Concentration absolutely matters, and based on the figures I've seen coal fly ash - which is what the claims about radiation released from coal power plants are based on - is about as radioactive, kg for kg, as granite is. Which isn't nothing, but it's also not exactly nuclear waste. (Speaking of nuclear waste, the comparisons with coal often also get their numbers by ignoring it and only counting radiation intentionally released to the environment from a properly-working plant. Which is basically just a way of saying that if we could solve the nuclear waste disposal problem and the humans are too incompetent to build and run nuclear power plants problem it'd be a really clean form of power. That's probsbly true, but not realistic. Also, the comparison is generally based on really old and polluting coal power plants that mostly don't exist anymore.)

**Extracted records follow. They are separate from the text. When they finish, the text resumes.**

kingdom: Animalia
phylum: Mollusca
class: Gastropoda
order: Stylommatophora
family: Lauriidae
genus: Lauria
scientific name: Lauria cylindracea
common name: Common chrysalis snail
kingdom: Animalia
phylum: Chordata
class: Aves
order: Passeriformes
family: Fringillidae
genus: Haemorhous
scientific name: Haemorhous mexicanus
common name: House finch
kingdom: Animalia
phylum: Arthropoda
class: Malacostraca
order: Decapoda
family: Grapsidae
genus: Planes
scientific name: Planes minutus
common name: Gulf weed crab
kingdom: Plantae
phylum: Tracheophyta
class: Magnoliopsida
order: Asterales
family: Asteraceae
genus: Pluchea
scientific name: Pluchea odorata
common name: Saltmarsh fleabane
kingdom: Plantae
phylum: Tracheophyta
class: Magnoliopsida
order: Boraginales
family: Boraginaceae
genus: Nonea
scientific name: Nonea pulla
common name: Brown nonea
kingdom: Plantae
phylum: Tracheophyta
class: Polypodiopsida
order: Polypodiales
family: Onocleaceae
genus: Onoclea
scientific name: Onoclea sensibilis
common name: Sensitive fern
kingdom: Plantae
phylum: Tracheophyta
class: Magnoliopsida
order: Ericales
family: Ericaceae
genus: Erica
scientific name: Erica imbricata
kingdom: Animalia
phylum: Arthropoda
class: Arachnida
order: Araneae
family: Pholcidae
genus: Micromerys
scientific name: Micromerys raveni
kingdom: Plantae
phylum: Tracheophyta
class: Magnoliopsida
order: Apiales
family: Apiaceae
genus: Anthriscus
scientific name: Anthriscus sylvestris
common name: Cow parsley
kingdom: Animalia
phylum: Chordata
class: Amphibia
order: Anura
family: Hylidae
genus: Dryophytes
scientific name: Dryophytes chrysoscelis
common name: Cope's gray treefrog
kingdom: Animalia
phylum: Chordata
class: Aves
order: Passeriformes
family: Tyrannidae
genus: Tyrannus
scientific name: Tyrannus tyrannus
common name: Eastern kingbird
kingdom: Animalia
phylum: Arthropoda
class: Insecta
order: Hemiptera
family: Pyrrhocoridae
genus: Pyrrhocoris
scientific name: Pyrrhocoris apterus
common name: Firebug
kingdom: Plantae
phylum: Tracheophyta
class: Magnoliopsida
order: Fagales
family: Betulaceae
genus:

Nuclear waste can basically be safely solved by dumping sealed containers into the sea. We're talking about extremely small amounts of waste. A swimming pool can contain a year's supply of waste, and 20 ft of water is extremely effective radiation shielding. The ocean is so large that this would be totally negligible even if the worst happened.
It wouldn't be negligible. Dumping all our HWL waste (250,000 tons) would increase background radiation of the oceans by 10% if completely mixed, but of course oceans are not. We would simply end up with highly radioactive areas of ocean if and when the containment failed.
Just a throwaway idea, but instead of radiating the whole ocean evenly, why not dump it in the already highly radiated nuclear weapon test zone? The US blow around 100 nukes and I wonder if a few thousands of tons would actually do much worse compared to what already down there.